Specialized for Hindi language text
Creates semantically meaningful vector representations
Supports sentence similarity computation
Enables semantic search over document collections
Lightweight and easy to use

Usage

Installation

git lfs install 
git clone https://huggingface.co/convaiinnovations/hindi-embeddings-foundational-model
cd hindi-embeddings-foundational-model

Quick Start

from hindi_embeddings import SentenceEmbedder

# Initialize the embedder
model = SentenceEmbedder("/path/to/hindi-embeddings-foundational-model")

# Encode sentences to embeddings
sentences = [
    "मुझे हिंदी भाषा बहुत पसंद है।",
    "मैं हिंदी भाषा सीख रहा हूँ।"
]
embeddings = model.encode(sentences)

# Compute similarity between sentences
similarity = model.compute_similarity(sentences)
print(f"Similarity: {similarity[0][1]:.4f}")

# Perform semantic search
query = "भारत की राजधानी"
documents = [
    "दिल्ली भारत की राजधानी है।",
    "मुंबई भारत का सबसे बड़ा शहर है।",
    "हिमालय पर्वत भारत के उत्तर में स्थित है।"
]
results = model.search(query, documents)
for i, result in enumerate(results):
    print(f"{i+1}. Score: {result['score']:.4f}")
    print(f"   Document: {result['document']}")

Model Details

This model uses a transformer-based architecture with mean pooling to create sentence embeddings. It was trained on a diverse corpus of Hindi text to capture the semantic nuances of the Hindi language.

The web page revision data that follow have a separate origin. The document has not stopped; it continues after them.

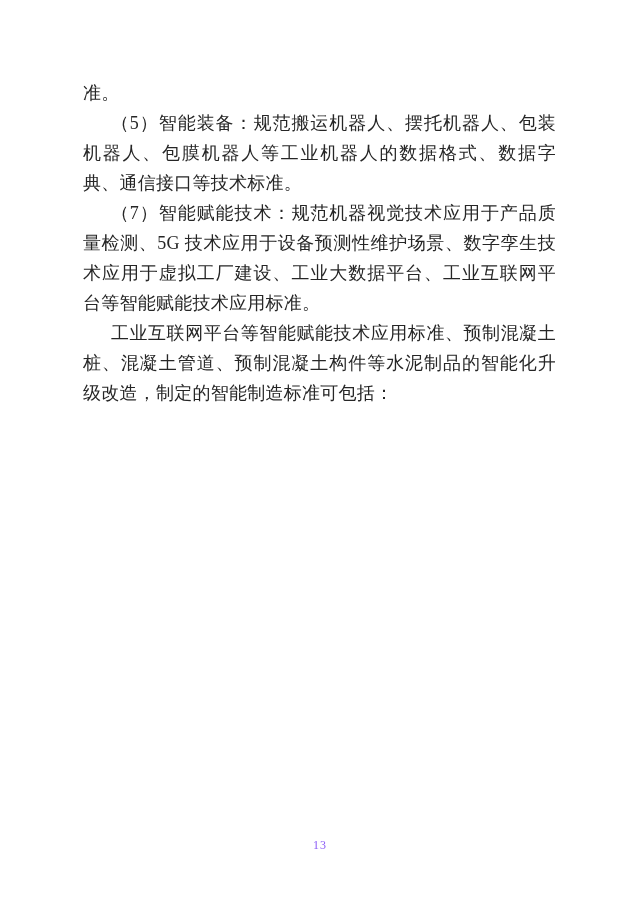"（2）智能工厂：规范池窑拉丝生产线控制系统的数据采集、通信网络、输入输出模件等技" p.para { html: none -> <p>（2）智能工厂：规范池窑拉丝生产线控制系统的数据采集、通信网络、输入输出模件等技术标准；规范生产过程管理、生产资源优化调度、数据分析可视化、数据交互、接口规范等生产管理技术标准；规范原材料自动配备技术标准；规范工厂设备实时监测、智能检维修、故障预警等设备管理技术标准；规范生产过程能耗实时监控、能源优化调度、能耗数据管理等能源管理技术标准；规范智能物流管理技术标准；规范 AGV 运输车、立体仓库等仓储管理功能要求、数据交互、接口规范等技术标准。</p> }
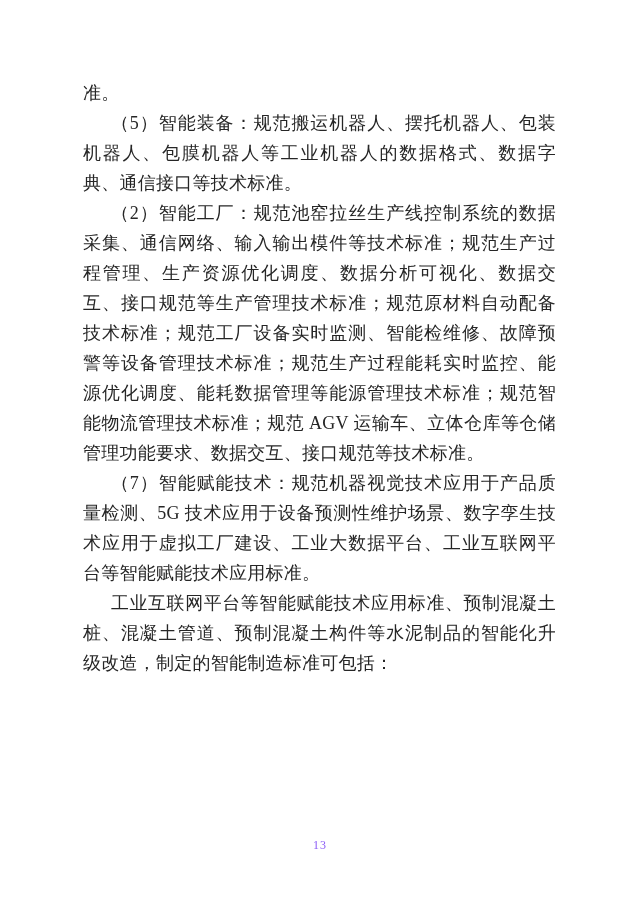"工业互联网平台等智能赋能技术应用标准、预制混凝土桩、混凝土管道、预制混凝土构件等" p.para { text: 工业互联网平台等智能赋能技术应用标准 -> 规范池窑拉丝生产线控制系统的数据采集 }
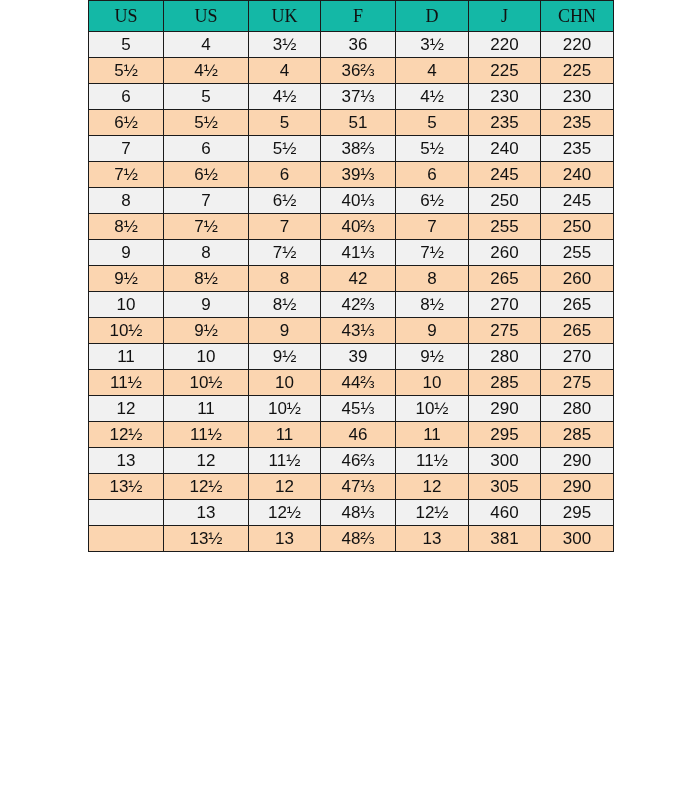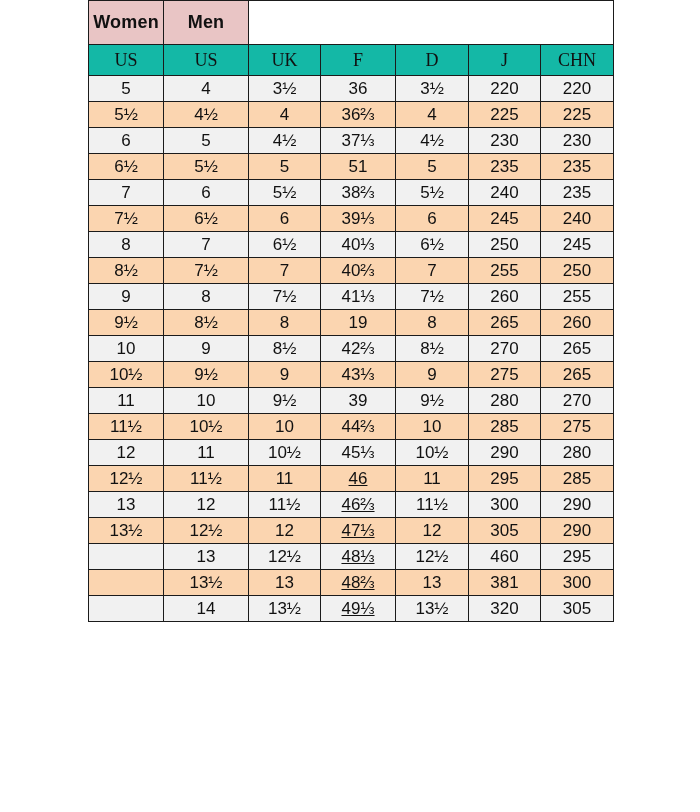"Women" tr.group-row { html: <tr> <th>Women</th> <th>Men</th> <th></th> </tr> -> none }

The embeddings have the following properties:

Dimension: 768
Normalization: L2-normalized vectors (unit vectors)
Distance metric: Cosine similarity

Applications

Semantic search systems
Document clustering and organization
Recommendation systems
Question answering
Information retrieval
Text similarity comparison

License

This model is released under the MIT License.

Citation

If you use this model in your research or application, please cite us:

@misc{convaiinnovations2025hindi,
  author = {ConvAI Innovations},
  title = {Hindi Sentence Embeddings Foundational Model},
  year = {2025},
  publisher = {Hugging Face},
  howpublished = {\url{https://huggingface.co/convaiinnovations/hindi-embeddings-foundational-model}}
}